The Indians' David Murphy, left, is congratulated by Nick Swisher after Murphy hit a solo home run. ASSOCIATED PRESS
CLEVELAND — A game that began with a quiet gathering of 13,924 out to enjoy a pleasant spring night — if not the baseball — gave way to a full-throated revival Tuesday at Progressive Field.
Savor the feeling, Cleveland.
The city‘s agonized fans romped through the night as the last-place Indians thumped Tigers ace Justin Verlander, news of the neighboring Cavaliers’ draft lottery win flashed on the oversized video board in left field, and pigs radioed the air traffic control tower.
Finally, not to be outdone, the Indians flouted similar odds in punctuating a 6-2 win.
A day after ending the Tigers’ 11-game road winning streak, Cleveland again erupted to remind baseball’s hottest team — and Verlander — of their mortality.
Only four outs passed, and already Verlander had matched his season highs in hits (eight) and runs (five) allowed. The Indians smacked Verlander for five runs in the first two innings, then watched 23-year-old starter Trevor Bauer earn a measure of redemption as he deftly worked through the league’s top lineup.
A year after staggering in four starts with the Indians, the quirky former first-round pick made the case for a longer stay this season. Called up earlier Tuesday from Triple-A Columbus, Bauer (1-1) held the Tigers to two runs on seven hits over six innings.
“Performing well is always pleasing,” said Bauer, who went 1-2 with a 5.29 ERA last season. “That was the most frustrating part last year. I didn’t feel like I was contributing, so it’s nice to be able to do that.”
The Indians can sweep the three-game series today.
“We’ve played two very, very good baseball games,” reliever Cody Allen said. “Hopefully this catapults us.”
Verlander (5-3) figured to be the one to temper that enthusiasm.
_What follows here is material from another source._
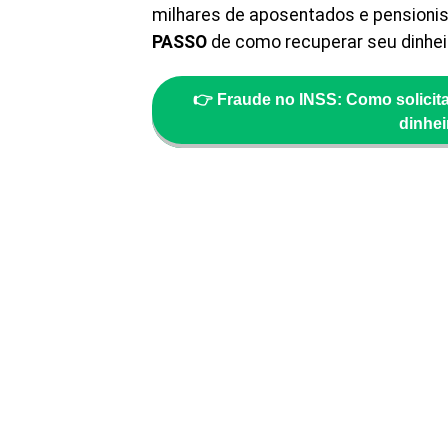
milhares de aposentados e pensioni
PASSO
de como recuperar seu dinhei
👉 Fraude no INSS: Como solicit
dinhei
Instead, though he eventually settled and allowed five runs on 11 hit in six innings, the final innings were mere window-dressing. The damage was long done.
With Progressive Field strangely remaining his stadium of horrors — Verlander fell to 9-11 with a 5.29 ERA in Cleveland — he labored early. Nine of the Indians’ first 11 hitters reached base, with the first inning an appetizer for a four-run second. In order, Carlos Santana singled — he was thrown out trying to stretch the hit into a double — Nick Swisher doubled, Yan Gomes walked, Mike Aviles doubled, Michael Bourn doubled, and Asdrubal Cabrera singled. Only back-to-back fly outs that followed likely saved the bullpen from a long night.
“Especially with really good pitchers, you have to make him earn everything,” Indians manager Terry Francona said. “We made him work real hard, and we just kind of kept the line moving.”
Bauer, meanwhile, carried over his success from Columbus, where he went 4-1 with a 2.15 ERA in seven starts.
The Tigers attempted to rattle him early. The second batter of the game, Torii Hunter, lasered a 3-1 fastball 445 feet high into the left-center bleachers — the longest home run by a Tigers player this season. But Bauer kept control. In his second start of the season, he time and again worked ahead with a well-located mid-90s fastball. His only other blemish was a solo homer by Alex Avila in the fifth.
“He did a lot of things good,” Francona said. “He competed, he pitched in, he was aggressive and attacking the strike zone. He changed speeds, used all his pitches, he executed his pitches with men on base. That’s not the easiest assignment when you’re coming up from Triple-A to face them. But he did a really good job.”
The Indians are now 8 ½ games back of the first-place Tigers, whose 27-14 mark remains the best record in baseball.